Несмотря на то что губернатор сделал все, чтобы вызвать бунт, и что было несколько «беспокойных» арестантов, которые, очевидно, старались поднять тюрьму на какое-нибудь яркое выступление, — волнение скоро стихло. Мне объясняли сведущие арестанты, что шумела больше тюремная мелкота, «шпанка», а тюремная аристократия, «иваны», ее не поддержали. Смотритель, по-видимому, знал, с кем имеет дело. Он как-то радостно признавал свою вину, когда губернатор замечал пятно на стене или червяка на капусте, и в то же время умел ладить с влиятельными элементами тюрьмы. В тюрьме допускались кутежи и повальное пьянство, что подкупало «иванов»…
Меня перевели в «привилегированную», дворянскую камеру, и я получил возможность свободно ходить по всей тюрьме. Это была, собственно, первая тюрьма, которую я имел случай узнать поближе с ее уголовной средой, и мне приходится отметить несколько выдающихся эпизодов. Прежде всего я здесь увидел заключительный акт прошлогодней моей переписки с Фоминым. Читатель припомнит, что арестантский староста предупреждал меня тогда же, что арестант, через которого я вел эти пересылки, — подлец и надует Фомина.
7
Медведь (лат.). — Ред.
В камере, куда меня перевели после камеры Рабиновича, было три человека, в том числе бывший помощник смотрителя той же тюрьмы, человек сурового и меланхолического темперамента. Ему приходилось теперь сидеть под присмотром своих бывших подчиненных. Интереснее было общество, помещавшееся в другой привилегированной камере. Особенно заинтересовали меня два приятеля, если память не изменяет мне, Пекарский и Овсянников, или Овсянкин. Это были молодые люди, служившие волостными писарями. У них, по-видимому, бродили какие-то идеи, странным образом преломившиеся в головах сибирских полуинтеллигентов. Они составили фантастический план ограбления почты, но, осуществив его и овладев заснувшим почтальоном и струсившим ямщиком, они затем не решились «дойти до конца», отпустили обоих, поверив их клятвам, и вскоре были пойманы облавой из соседних деревень…
— Все это было глупо, — говорил мне Овсянкин, прогуливаясь со мной по коридору, — теперь мы уже будем действовать иначе…
— А как, если это не секрет? — спросил я.
— Подкоп под казначейство, как Сашка-инженер, — ответил он.
— А разве необходимо ограбить почту или казначейство? — спросил я.
— Мы «для дела», — не без важности ответил Овсянкин. Его друг был сдержан и серьезен, а сам он довольно экспансивен, мягок и мечтателен. Вообще пример Александра Юрковского произвел сильное впечатление на полууголовную среду, и впоследствии я получил большую рукопись от некоего Сорокина, который подробно описывал совершенный им подкоп под гродненское казначейство…

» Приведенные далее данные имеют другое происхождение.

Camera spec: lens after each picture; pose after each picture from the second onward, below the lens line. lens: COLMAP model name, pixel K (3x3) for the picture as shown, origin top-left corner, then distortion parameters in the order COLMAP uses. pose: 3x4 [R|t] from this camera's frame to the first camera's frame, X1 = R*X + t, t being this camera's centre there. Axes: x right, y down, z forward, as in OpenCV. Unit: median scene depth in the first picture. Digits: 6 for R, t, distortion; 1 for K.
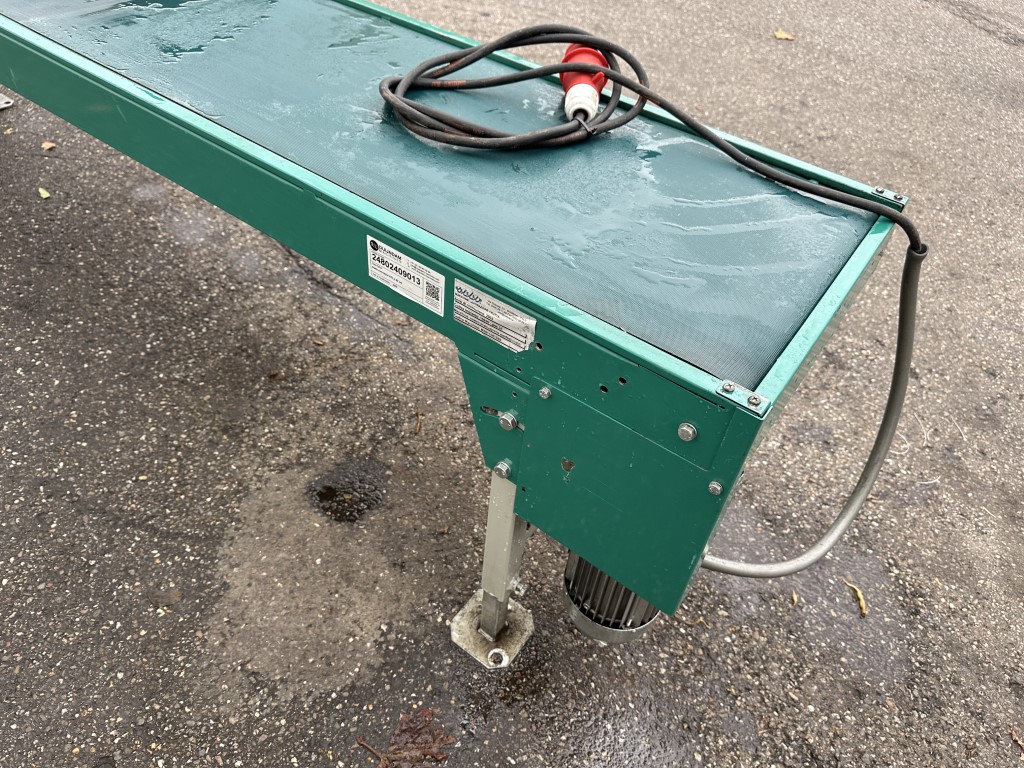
lens RADIAL K [[710.8, 0, 511.0], [0, 710.8, 395.2], [0, 0, 1]] dist [0.089662, -0.138037]
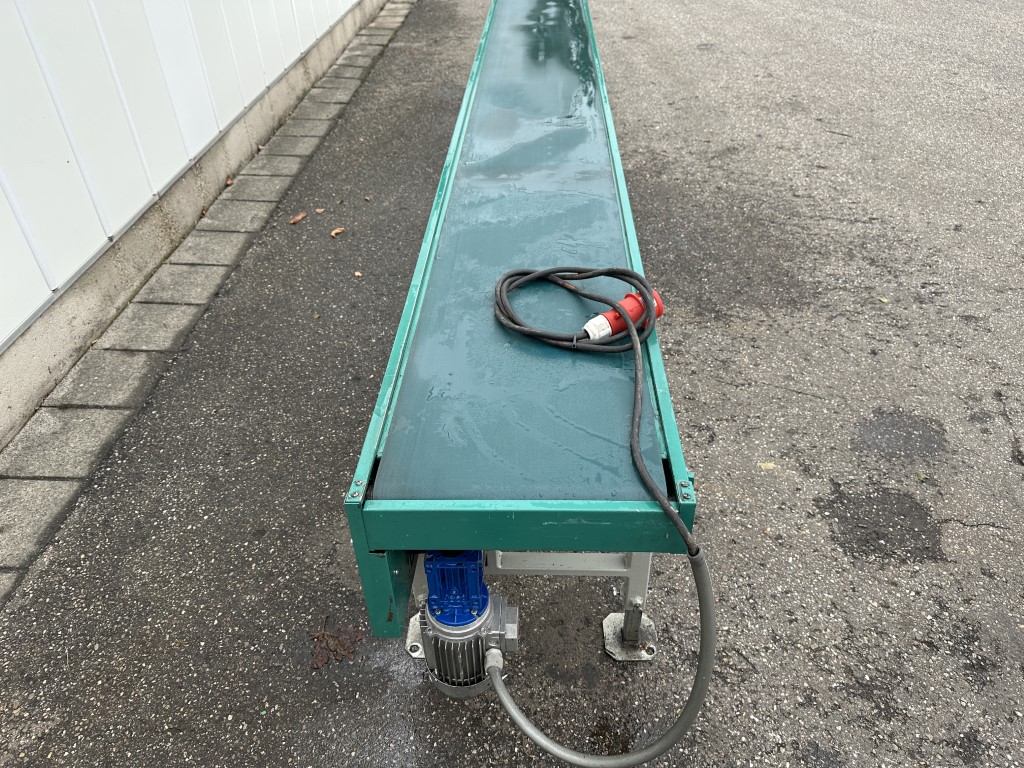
lens RADIAL K [[719.9, 0, 512.0], [0, 719.9, 384.0], [0, 0, 1]] dist [0.008168, 0.000161]
pose [[0.551695, 0.420291, -0.720408, 0.853545], [-0.527080, 0.845101, 0.089395, -0.286743], [0.646389, 0.330394, 0.687765, -0.014210]]
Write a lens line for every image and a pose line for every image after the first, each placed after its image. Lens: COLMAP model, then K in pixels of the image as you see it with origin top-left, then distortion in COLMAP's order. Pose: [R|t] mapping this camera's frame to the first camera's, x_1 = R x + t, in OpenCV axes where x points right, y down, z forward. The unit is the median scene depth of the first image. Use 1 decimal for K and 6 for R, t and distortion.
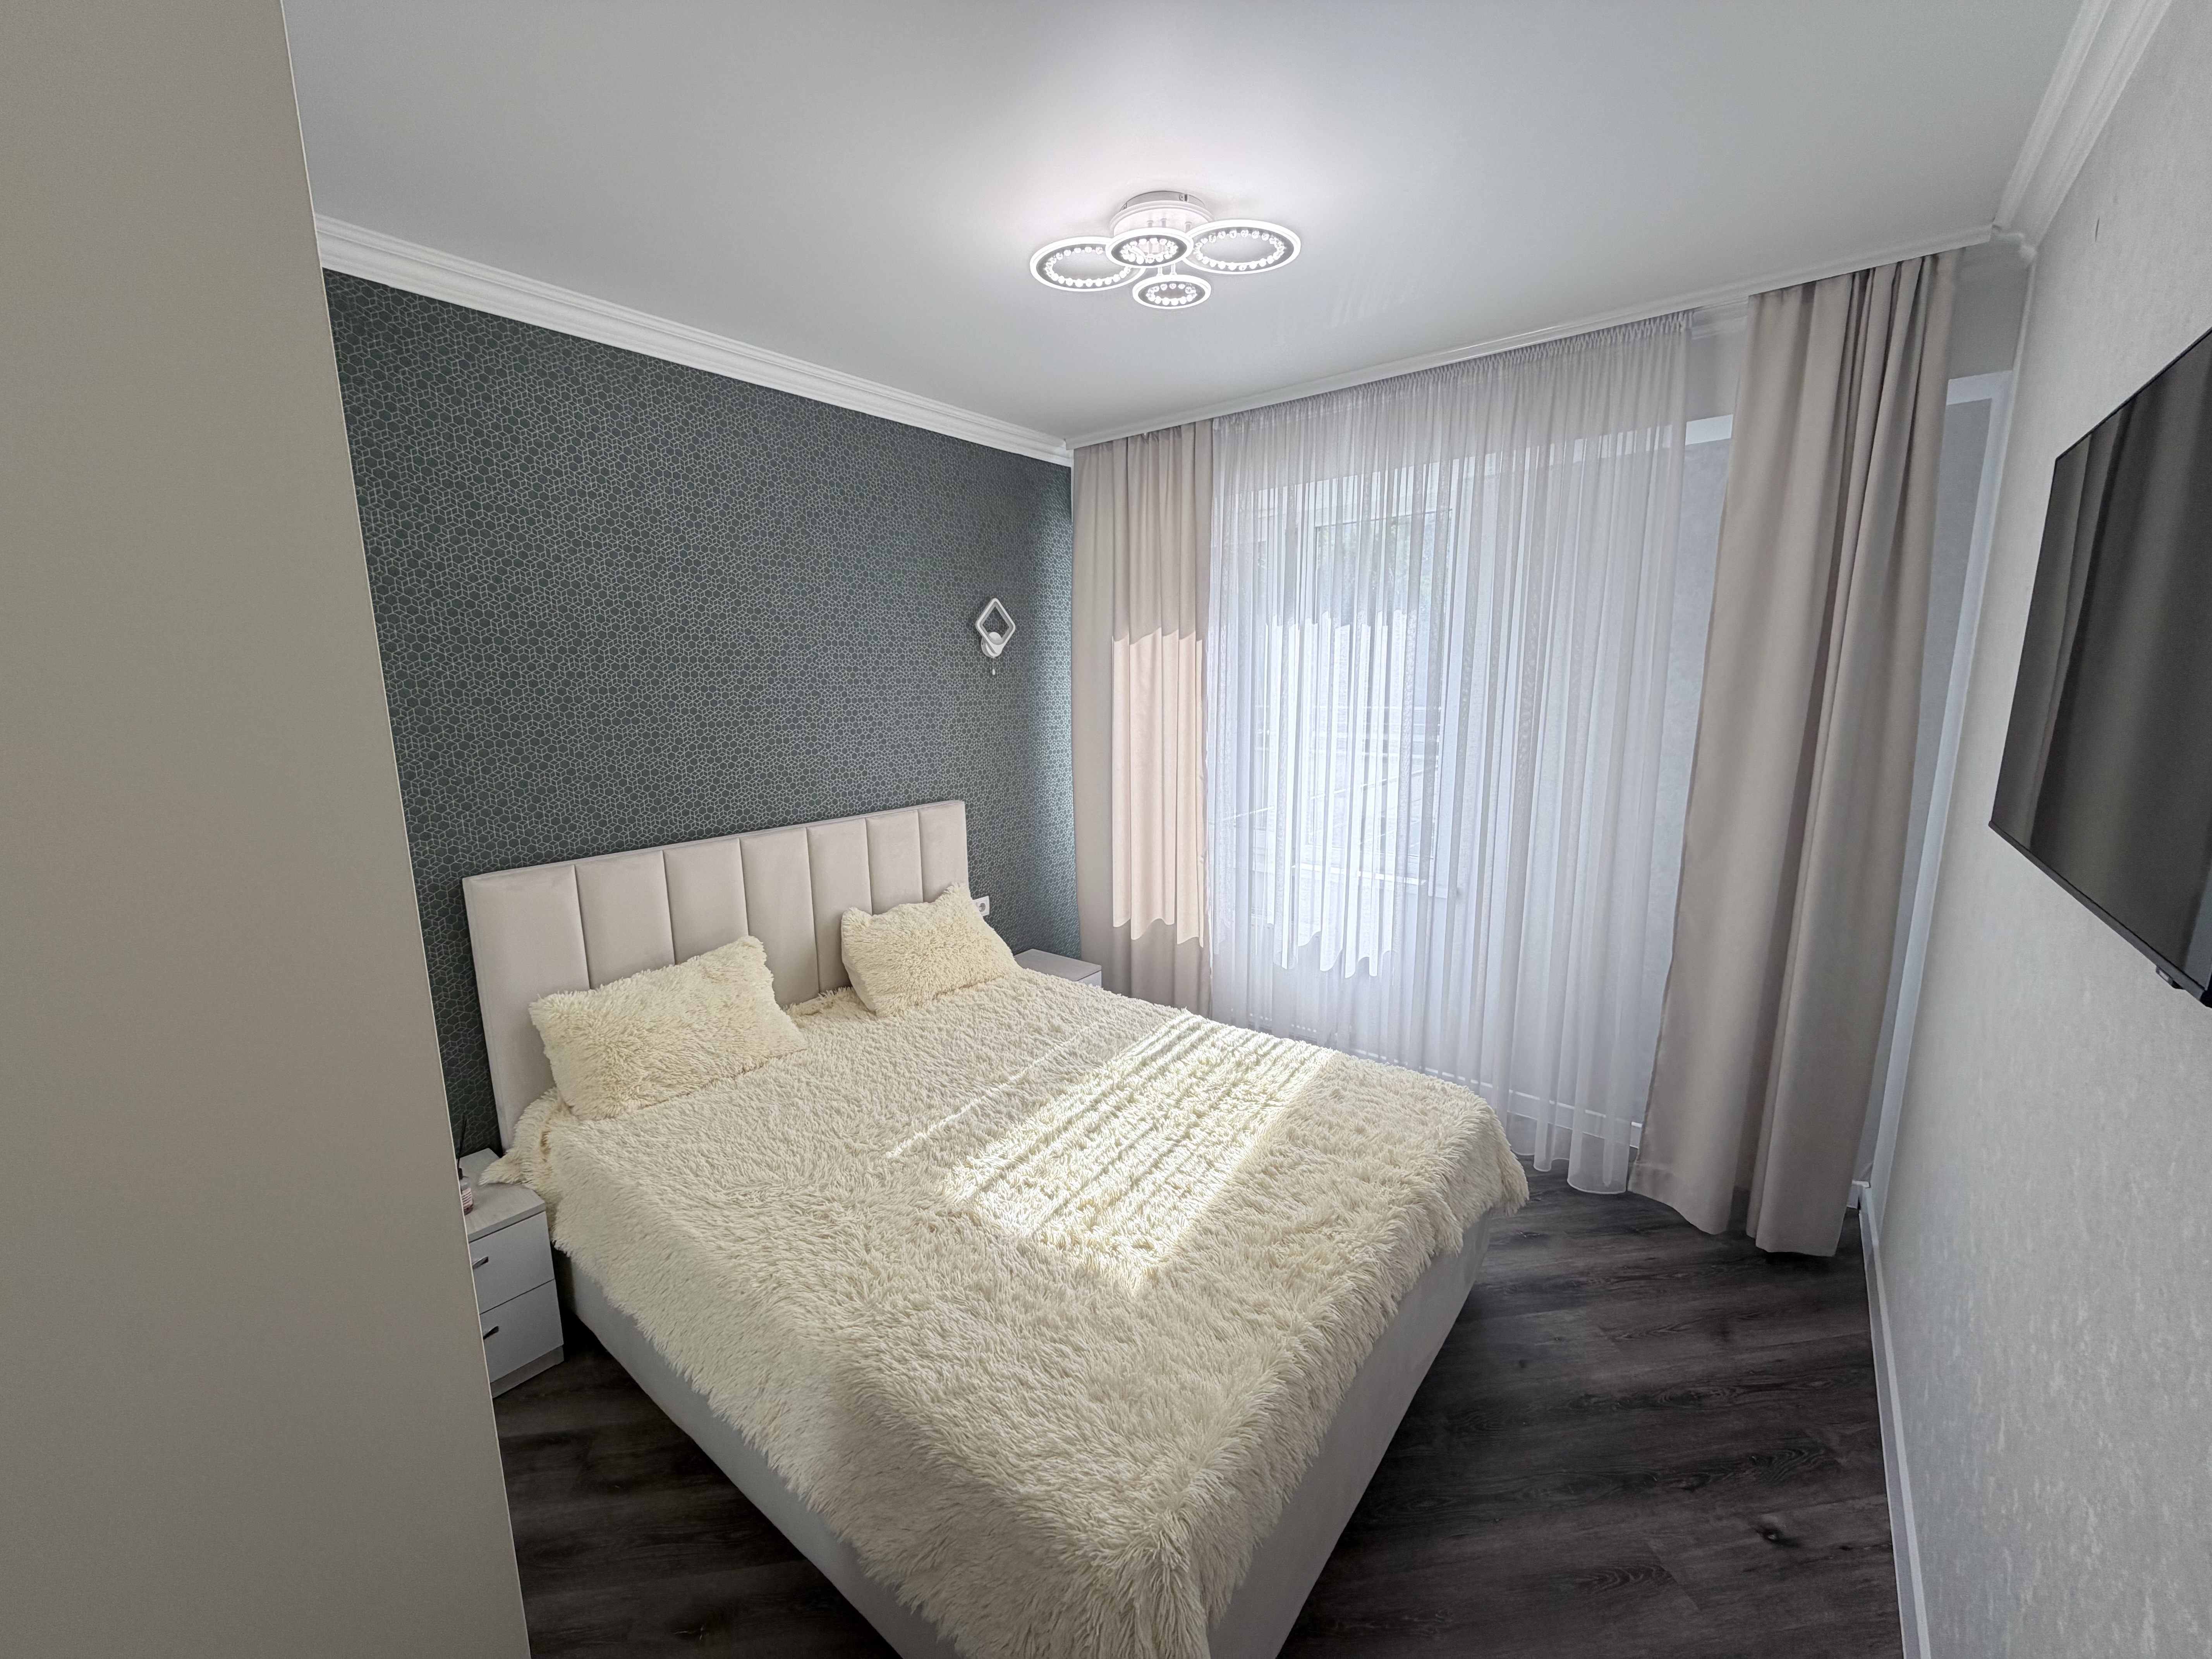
lens RADIAL K [[881.2, 0, 1097.7], [0, 881.2, 835.3], [0, 0, 1]] dist [0.000150, -0.000374]
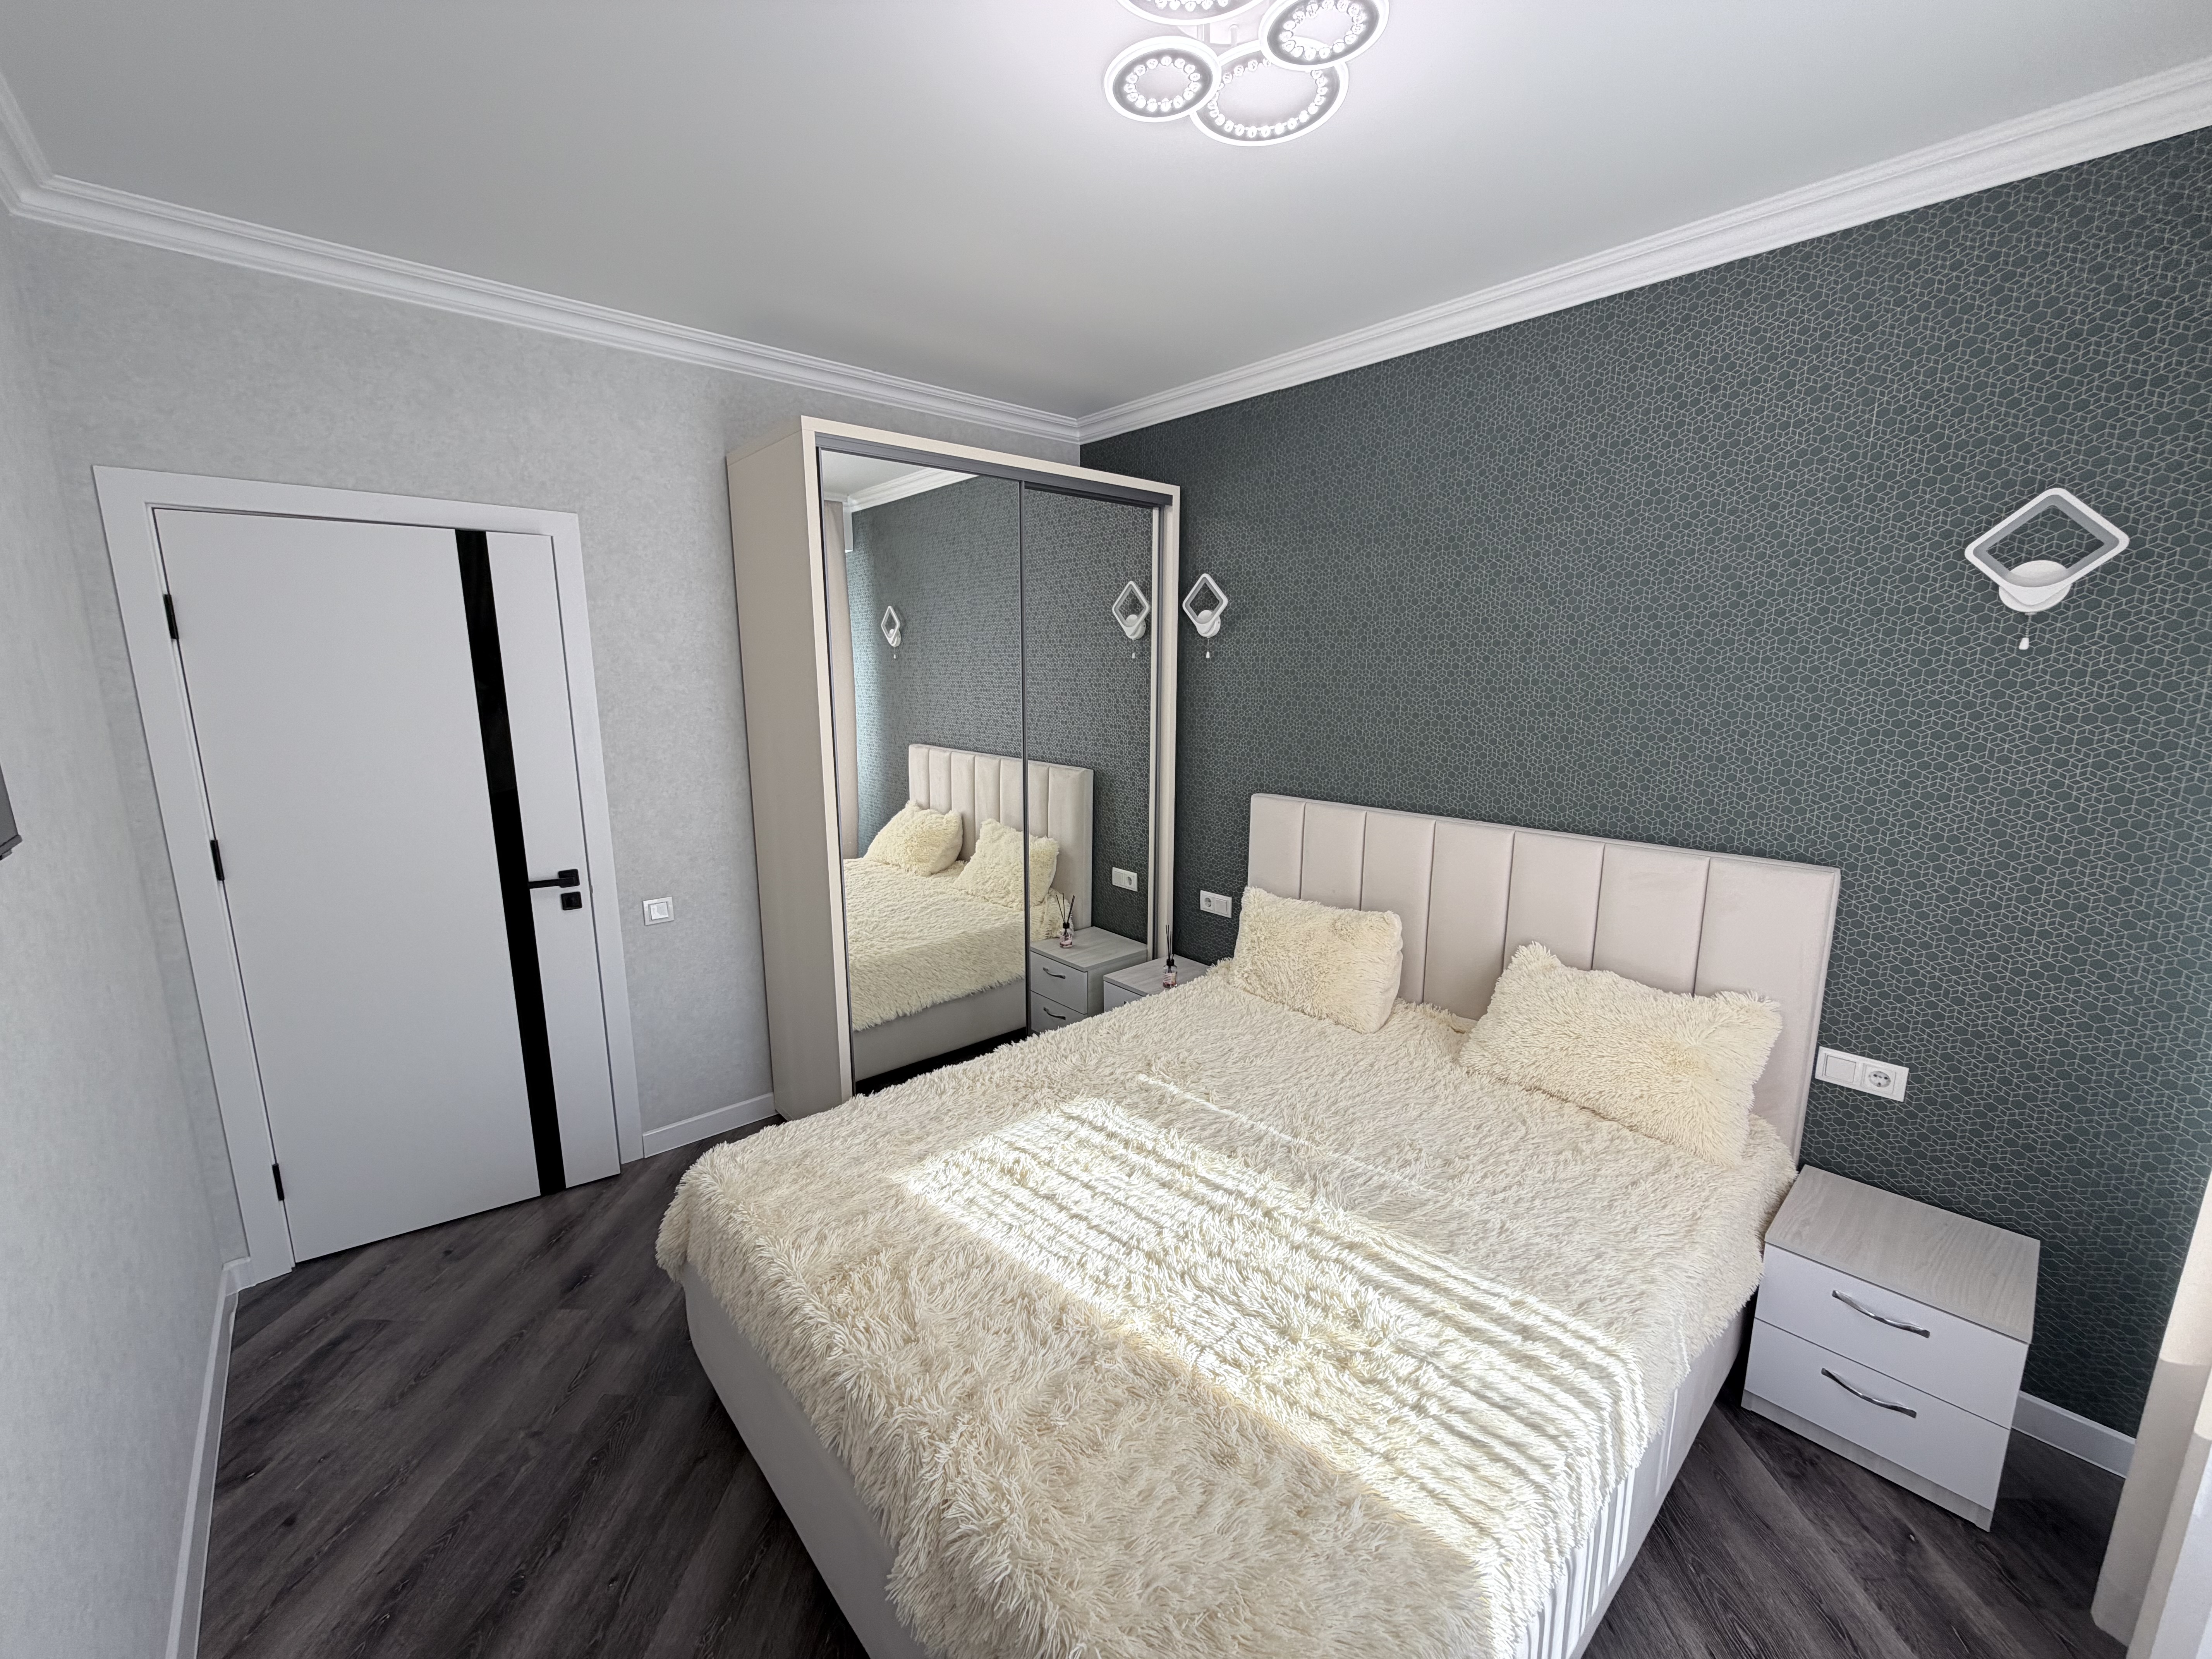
lens RADIAL K [[881.2, 0, 1102.3], [0, 881.2, 834.2], [0, 0, 1]] dist [0.000150, -0.000374]
pose [[-0.173546, 0.202706, -0.963739, 0.650460], [-0.167128, 0.958332, 0.231664, -0.157332], [0.970541, 0.201272, -0.132437, 0.830009]]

В той же томской тюрьме я приобрел еще одно интересное знакомство. Камера Пекарского и Овсянкина служила, так сказать, интеллигентным центром «содержающей». Сам Пекарский представлял странную фигуру, с детски узкими плечами и громким басом, который во время замешательства, вызванного посещением М-лова, гулко разносился по коридору. Вообще он, видимо, старался поднять «шпанку» и выражал презрительное негодование за ее неумение постоять за себя. В его камере, кроме того, фабриковались разные документы, способствующие побегам. Все в этом мире относительно, и, входя к Пекарскому, я чувствовал, что этот уголовный преступник при других обстоятельствах мог бы выработаться в незаурядного человека и что по сравнению не только с тюремной шпанкой или тюремными «Иванами», но даже по сравнению с «его превосходительством» удельный вес его личности был гораздо значительнее.